A Pokhara bound Twin Otter plane with 19 passengers from Jomsom, Mustang went missing after about 10 minutes of its take off. The flight route normally follows the Kali Gandaki Gorge with towering mountains inhabited by people up to about 7000 feet on either side. When the government failed to get any information about the missing plane for three days the pressure from passengers’ families and friends forced the government to reveal its plan in locating the plane. In response to the pressure and to justify that the government is doing all it can, the responsible minister appeared on the national television to announce that the government is planning to request the US government to use its satellite to locate the plane.
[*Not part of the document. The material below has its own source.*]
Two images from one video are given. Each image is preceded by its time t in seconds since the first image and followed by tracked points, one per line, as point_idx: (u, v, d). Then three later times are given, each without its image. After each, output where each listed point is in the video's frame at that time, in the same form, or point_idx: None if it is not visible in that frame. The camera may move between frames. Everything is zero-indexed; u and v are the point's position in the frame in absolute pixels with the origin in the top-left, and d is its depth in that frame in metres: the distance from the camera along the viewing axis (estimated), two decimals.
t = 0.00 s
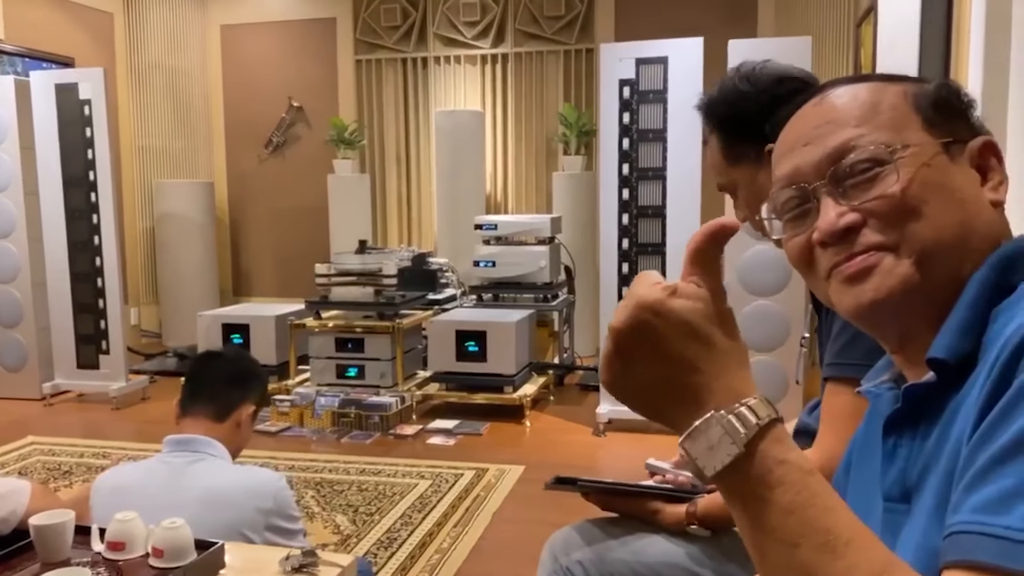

Another frustrating response was seen when Flight 311 of Thai Airways from Bangkok with 113 people on board went missing as it entered the Valley in 1992. There was no clue about the whereabouts of the plane for more than three days. The search team was reported looking for the missing plane around Phulchoki hills located on the south east direction. When it failed to get any clue, the government, in a very responsible way, announced that anyone with the first information about the plane would be rewarded with cash prize.

During the last days of the Panchayat era, a Kathmandu bound night bus with more than 60 passengers fell off the road in the Trishuli River in the early hours killing more than 20 people. In those days, communication was limited to SSB radios of police and some telephones in market places. People relied on the state run radio for any news.  On that day, the state was celebrating the birthday of the then queen. The news on the national radio was full of birthday events and felicitations. The anxious family members of the passengers of the ill-fated bus had already heard about the accident from hearsay, but there was nothing about it on the official radio. The reason given for not covering the accident was that no news of death would be aired before the auspicious news of the birthday was broadcast.

Things have changed a lot since these events. The country has moved from a closed democracy of Panchayat system through constitutional monarchy to a federal republic.  People have changed and so have their needs and aspirations. The horrendous urbanization of the valley has made it unimaginably crowded with hardly any open space for people to gather during the crisis event such as an earthquake that affects all at once. The narrow streets with multiple bends are not capable of handling the congestion that would be caused by terrified traffic. The network of dilapidated power lines will add further risks. The newly developed areas with multistoried buildings and no open space around cannot be good news for rescue workers.  The substandard structural quality of the buildings constructed in the past three decades cannot be ignored as a sleeping dragon.

The most frustrating thing, to make things worse, is the state of the failing State. What is seen as a functioning government has gradually turned in to a money siphoning project.  Corruption is so rampant that people have to be prepared to pay the said amount to officials (with no bargain) if they wish to get things done, whether it is to get a driving license, tax certificate, land certificate, or renew vehicle registration. So much so that even migrant workers, who have increasingly become central in sustaining national economy through remittance, have to bribe the officials to get immigration stamp on the passport. A big chunk of development budget goes to the pockets of those in power. Under the given circumstances, creating the networks and reinforcing the institutions to build mechanisms required to handle the looming crisis is not easy.

The first step to avert a crisis is to be prepared for it by building a road map for everyone to follow and creating mechanisms to ensure basic support of public institutions, but in a true sense, Kathmandu seems to be sinking deep in the opposite of it: no road map and crumbling mechanisms that once were in place.